Boat Safety for Kids

  • By Taylor Covington
  • |
  • June 27, 2019
  • |

Boat Safety for Kids

  • By Taylor Covington
  • |
  • June 27, 2019

With warmer temperatures on the way, it’s only a matter of time before the kids are begging to be back out on the water. Being on and around boats and exhibiting proper boat safety is a big responsibility for kids, especially younger ones. As children age, what’s expected of them on and around the boat will change. You can give them additional responsibilities, including docking and water safety measures, and task them with ensuring their own life-vests are snug and secure.

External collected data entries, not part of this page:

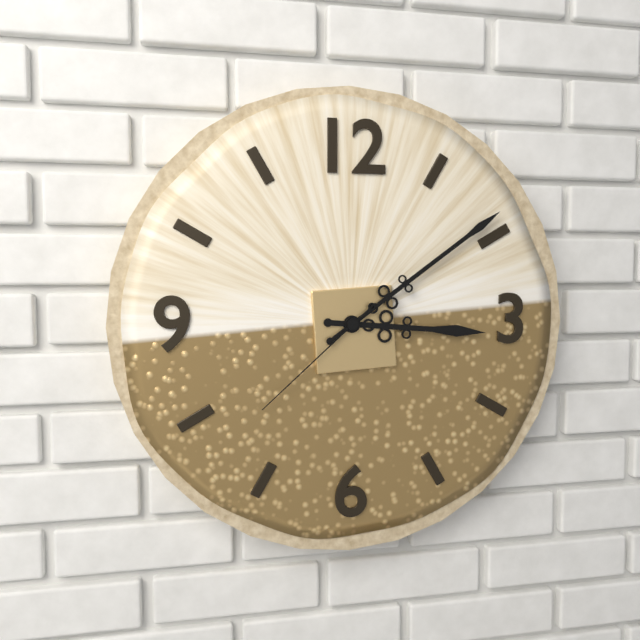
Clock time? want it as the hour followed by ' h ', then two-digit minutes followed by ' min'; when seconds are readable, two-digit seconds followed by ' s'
3 h 09 min 38 s
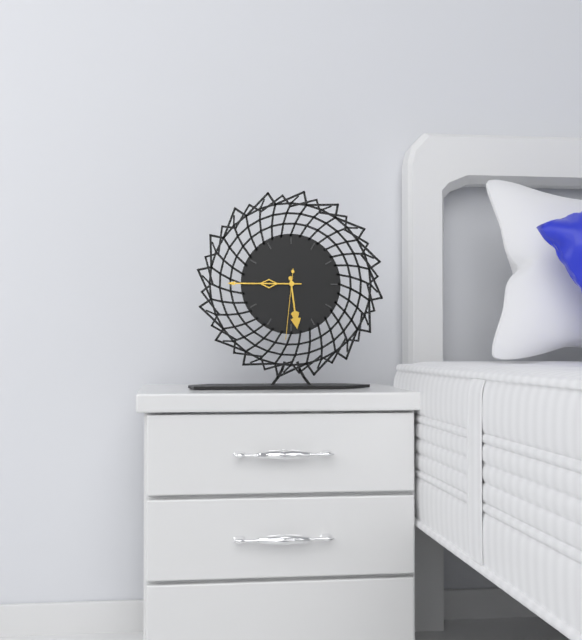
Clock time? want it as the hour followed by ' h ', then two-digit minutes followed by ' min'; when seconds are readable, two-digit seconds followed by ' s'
5 h 45 min 31 s
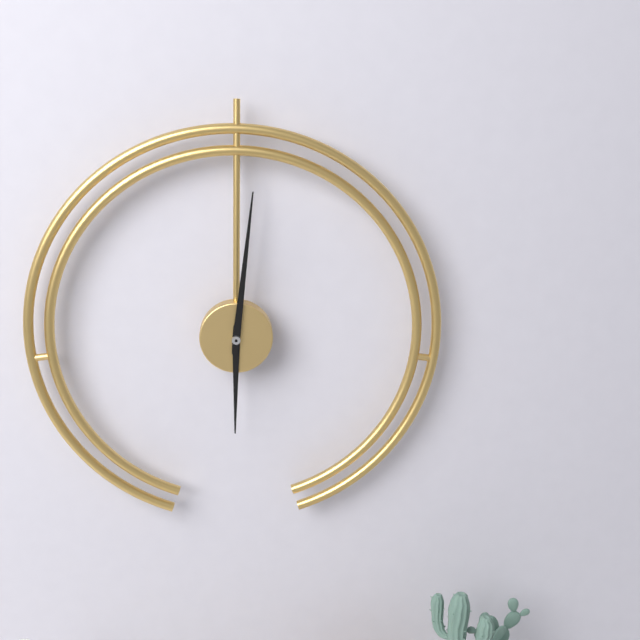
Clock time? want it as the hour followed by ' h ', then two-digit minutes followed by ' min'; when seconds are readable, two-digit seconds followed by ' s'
6 h 01 min
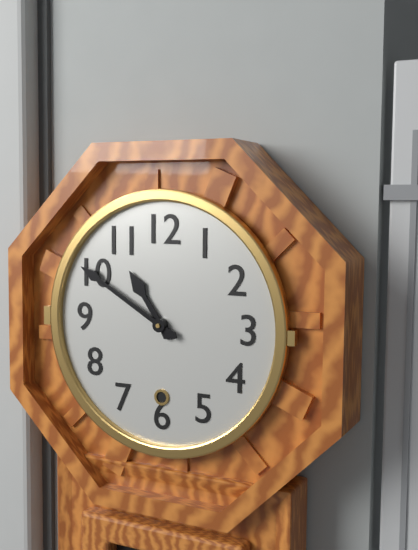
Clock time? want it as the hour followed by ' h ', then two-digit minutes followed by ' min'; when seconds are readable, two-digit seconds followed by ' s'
10 h 50 min
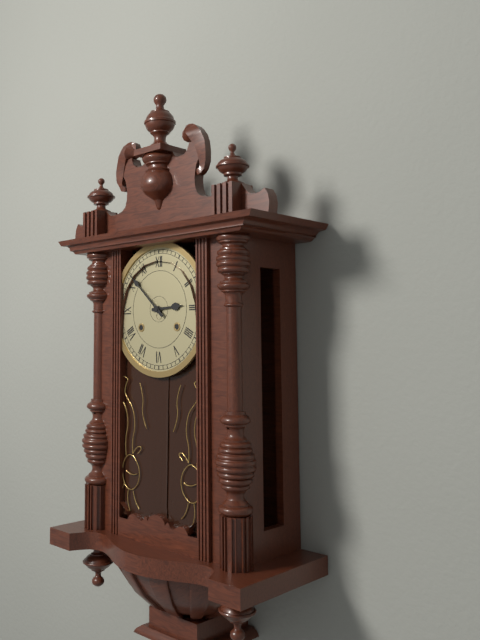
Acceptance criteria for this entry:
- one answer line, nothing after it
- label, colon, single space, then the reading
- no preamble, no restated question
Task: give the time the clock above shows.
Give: 2:52
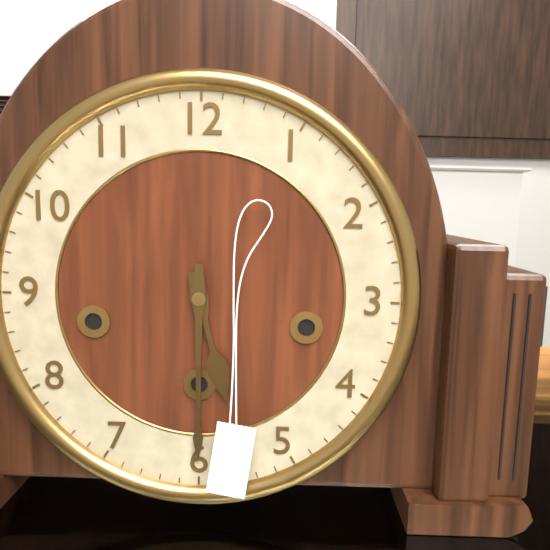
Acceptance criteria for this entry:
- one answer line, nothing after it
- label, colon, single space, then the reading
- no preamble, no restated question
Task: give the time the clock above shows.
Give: 5:30
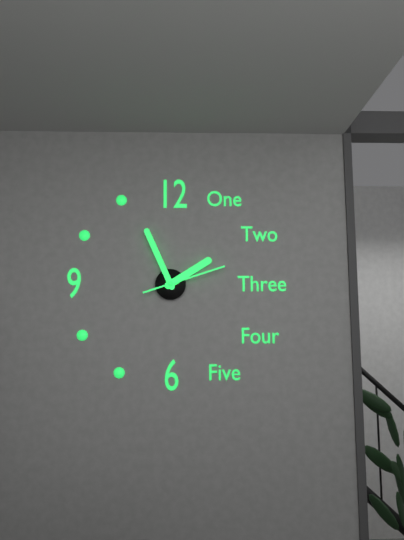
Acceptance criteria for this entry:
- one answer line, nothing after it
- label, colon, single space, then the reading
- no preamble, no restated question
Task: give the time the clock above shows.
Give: 1:56:12
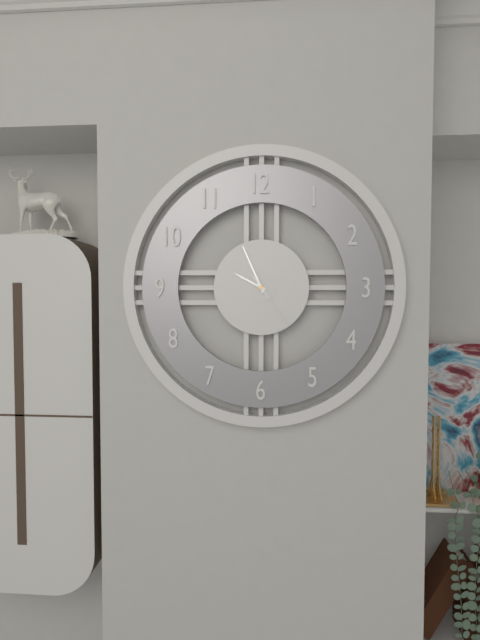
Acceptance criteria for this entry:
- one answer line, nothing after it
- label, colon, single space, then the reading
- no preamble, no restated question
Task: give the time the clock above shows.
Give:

Children are incredibly curious; they will probably be excited to learn boating terminology, how to tie proper knots, and how to be a “good” little pirate.

We’ll cover a lot of these topics in this guide, so buckle up, lean into the wind, and get ready to learn proper boat safety!

Life vests — important standards and what size to have

When you own a boat, your world expands. There’s new vocabulary to learn, new equipment to use, and finer details that can’t be overlooked. One of this big additions to your new world is that in most cases life vest are actually referred to as PFDs — personal floatation devices. PFDs include life preservers, “mae wests,” and buoyancy aids. PFDs are split into five different types, of which you should have at least one of each on your boat.


PFD banner


  1. Type I: These are the most buoyant and while suitable for all water conditions (choppy vs. calm), these PFDs are primarily intended for instances where water rescue might be delayed and the person who has fallen overboard might be in the water for a long time.
  2. Type II: This is the most common type of PFD. Made for calmer waters, these are much more comfortable than Type I, but aren’t designed to endure long periods of time in the water.
  3. Type III: These often look like a full jacket and are intended for near immediate rescue. Unlike the previous two types, this does not keep the wearer on their back — it requires the wearer to hold their head above water.
  4. Type IV: This type is not intended to be worn as a vest or jacket. These are buoyancy rings to be thrown at a person in the water to help them keep afloat.
  5. Type V: These PFDs are meant for specific use cases, such as wakeboarding or windsurfing. The pre-approved safe activities will be listed on the vest and should be used only for such activities. 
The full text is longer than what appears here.